◆ **Data records**

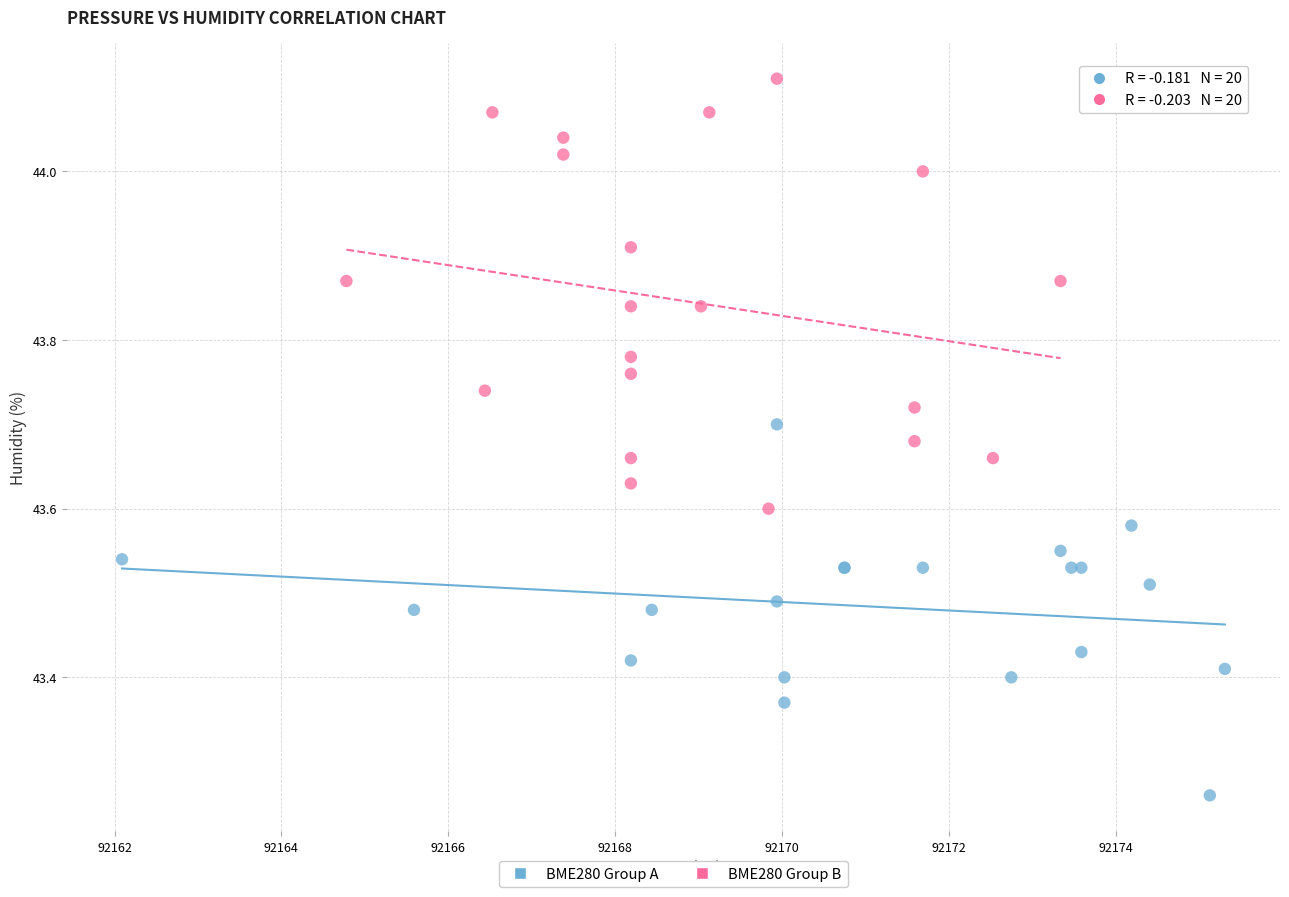

Which series contains the highest Y value?

BME280 Group B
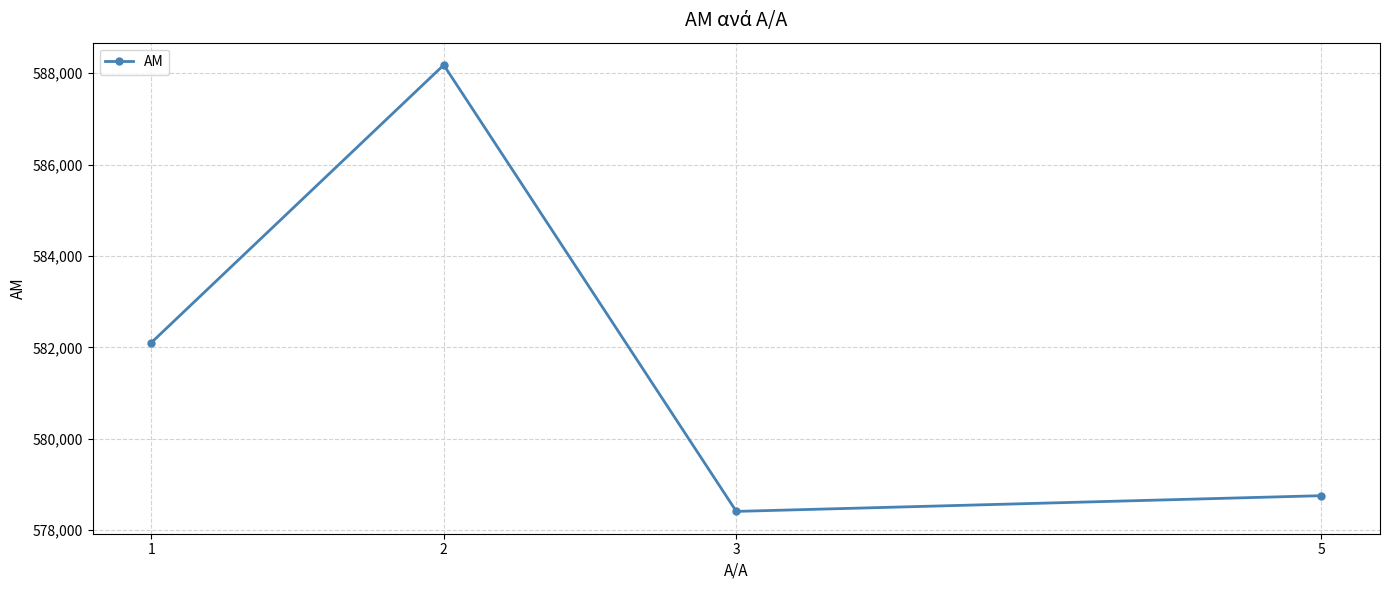

Reading right to left, what are all the values shown in this chart?

5=578755	3=578411	2=588178	1=582100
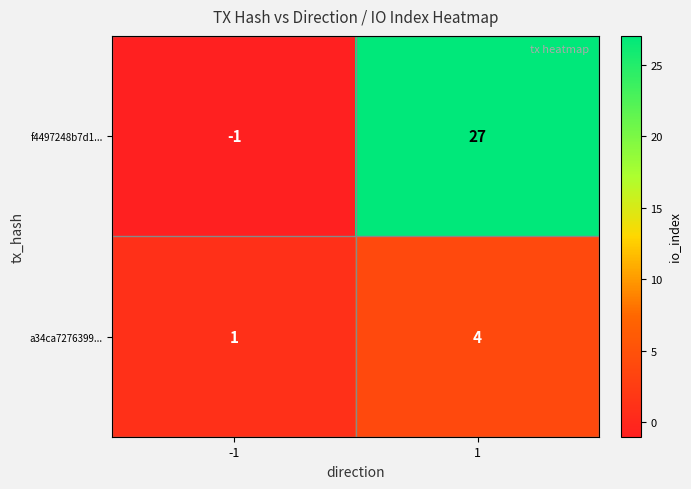

What is the maximum value for a34ca7276399...?

4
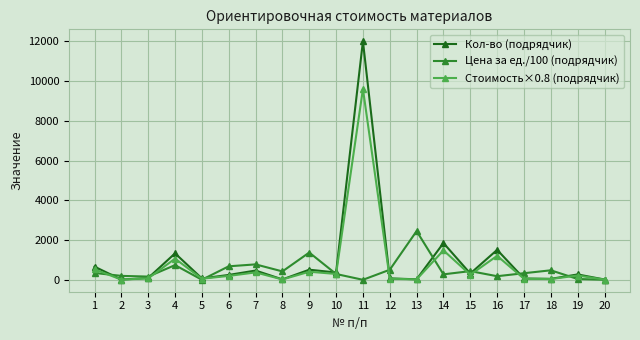

At which label does Кол-во (подрядчик) first exceed 270?

1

◆ **Directive**
Retype all of the rows above without changing anything, and leave out the pictures.

◆ **Response area**
Which series contains the highest Y value?

BME280 Group B

Reading right to left, what are all the values shown in this chart?

5=578755	3=578411	2=588178	1=582100

What is the maximum value for a34ca7276399...?

4

At which label does Кол-во (подрядчик) first exceed 270?

1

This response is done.